**Tugas:**
(a) Sebutkan semua wilayah yang kekerabatan bahasa-bahasanya diteliti menurut kalimat pertama kutipan teks di bawah.
(b) Ketik ulang bagian kutipan teks di bawah, antara "1. Nusa Tenggara" dan "wilayah Kabupaten Belu.", termasuk kedua batas tersebut.

**Kutipan Teks:**
^^^^

Dalam meneliti kekerabatan bahasa-bahasa di Nusa Tenggara Timur, Kalimantan Timur, Alor, dan Kalimantan Selatan, langkah pertama yang dilakukan adalah menjaring data kebahasaan pada daerah-daerah tersebut yaitu sebagai berikut.
1. Nusa Tenggara Timur (Bahasa I & II)
Bahasa dari dua desa di Provinsi Nusa Tenggara Timur yang saya ambil sebagai data dalam tulisan ini adalah bahasa di Desa Camplong 1 (I) dan Desa Teun Baun (II). Kedua desa inimenggunakan bahasa yang sama, yaitu bahasa Timor Dawan. Bahasa Dawan sebagai salah satu bahasa daerah di Nusa Tenggara Timur digunakan di Kabupaten Timor Tengah Utara, Timor Tengah Selatan, dan sebagian wilayah Kabupaten Belu.

^^^^

**Data Tersedia:**
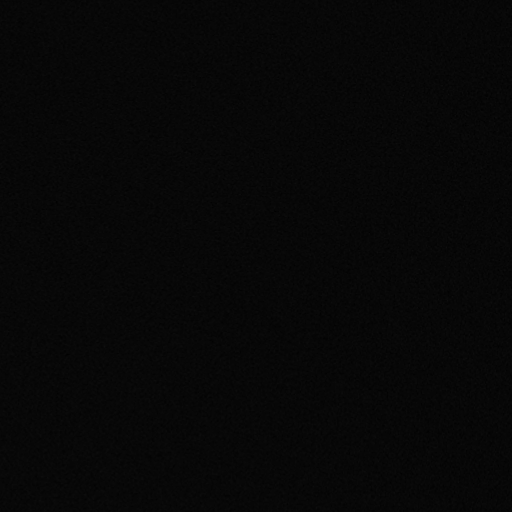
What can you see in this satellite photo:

^^^^

**Jawaban:**
(a) Nusa Tenggara Timur, Kalimantan Timur, Alor, dan Kalimantan Selatan.

(b)
1. Nusa Tenggara Timur (Bahasa I & II)
Bahasa dari dua desa di Provinsi Nusa Tenggara Timur yang saya ambil sebagai data dalam tulisan ini adalah bahasa di Desa Camplong 1 (I) dan Desa Teun Baun (II). Kedua desa inimenggunakan bahasa yang sama, yaitu bahasa Timor Dawan. Bahasa Dawan sebagai salah satu bahasa daerah di Nusa Tenggara Timur digunakan di Kabupaten Timor Tengah Utara, Timor Tengah Selatan, dan sebagian wilayah Kabupaten Belu.